All patients in the cohort had pre-operative imaging (either CT or magnetic resonance imaging [MRI] scans) and the findings are included in Table 1. The average tumor size was 2.04 ± 0.8 cm (range 1.0 to 3.5 cm) by imaging. 100% of the tumors involved the suprasellar region, and 73% also involved the sella. A preoperative radiologic differential was given for 9 patients. Meningioma, pituitary adenoma, and craniopharyngioma were the most common tumors listed in the differential diagnosis (44% of cases each), followed by glioma (33% of cases), and infectious (11% of cases). In four of the cases, the pre-operative radiologic differential included multiple entities. For the other five cases, a single the pre-operative radiologic diagnosis was given (pituitary adenoma, 4 cases; meningioma, 1 case). A specific diagnosis of pituicytoma was mentioned in the radiologic differential for one tumor (tumor #4, 11% of cases). Post-operative imaging was available for ten of the eleven patients. On average, 79.0% ± 25.3% (range 30% to ~ 100%) of the tumor was resected; four patients had gross total resections. Only one patient (#10) had radiographic evidence of progression or recurrence.

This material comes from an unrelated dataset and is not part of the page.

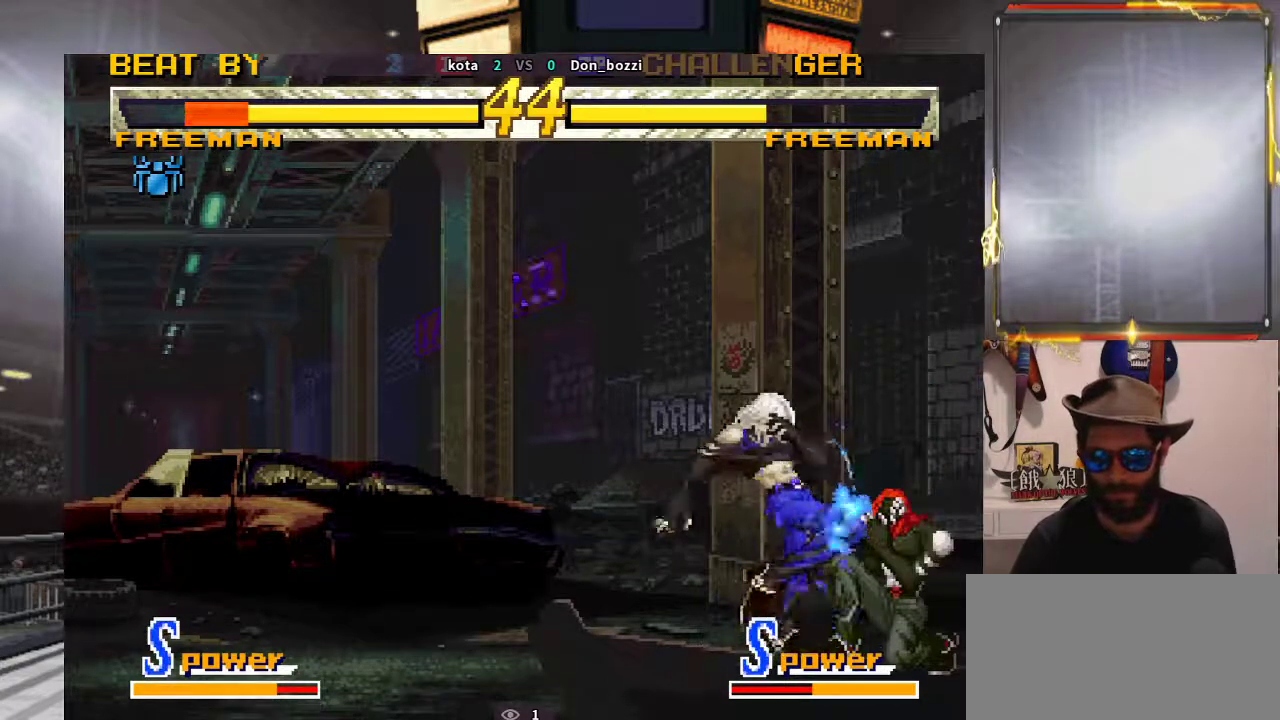
{"buttons": [], "left_stick": "down-right", "events": [[150, "left_stick", "down"], [217, "left_stick", "down-right"]]}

Pituicytomas showed morphologic variability. Some tumors grew in fascicles while others showed a vaguely lobulated or sheet-like growth pattern (Fig. 1a and b, respectively). Rarely, tumors exhibited vague nuclear palisades (Fig. 1e). Tumor cells had a moderate amount of eosinophilic cytoplasm, a consistent feature across all tumors; however, some tumors had a glial-like background while others had sharper cell borders and an epithelioid appearance. Granular cytoplasm was not present in any of these tumors. The tumor nuclei ranged from spindled to rounded (Fig. 1c and d, respectively), sometimes within the same tumor. Small nucleoli were present. In the non-atypical pituicytomas, there was minimal pleomorphism though few tumors showed changes resembling the “ancient change” seen in schwannomas (Fig. 1f). Numerous vessels of varying diameter were often present within the tumors. Mitotic activity was very sparse in non-atypical tumors (< 1 mitosis per 10 high power fields) and necrosis was not seen. Normal tissues were not present in any of the resections so the tumors could not be evaluated for the presence or absence of invasion or infiltration. Eosinophilic granular bodies and Rosenthal fibers were not identified in any of the fourteen specimens.
The immunohistochemical staining profile for all patients is summarized in Table 2. All tumors showed strong and diffuse nuclear positivity for TTF-1 (Fig. 2a). Eight of nine tumors stained for S100 were positive (89%, Fig. 2b). 50% of stained tumors showed at least focal positivity for GFAP (Fig. 2c). One third of tumors were positive for EMA (Fig. 2d), and one third showed synaptophysin positivity (Fig. 2e). SSTR2A was focally positive in 20% of stained tumors (Fig. 2f). The proliferation index by Ki-67 immunostain was low, ranging from < 1 to 4% in non-atypical pituicytomas (Fig. 2g) with a mean of 1.9% ± 1.2. Immunohistochemical findings did not correlate with various tumor morphologies (e.g. spindled vs epithelioid). Additionally, positive or negative immunostaining for one marker was not predictive of the staining pattern for another marker. For patient #10, whose tumor was resected on four separate occasions, immunohistochemical staining was consistent across all resections.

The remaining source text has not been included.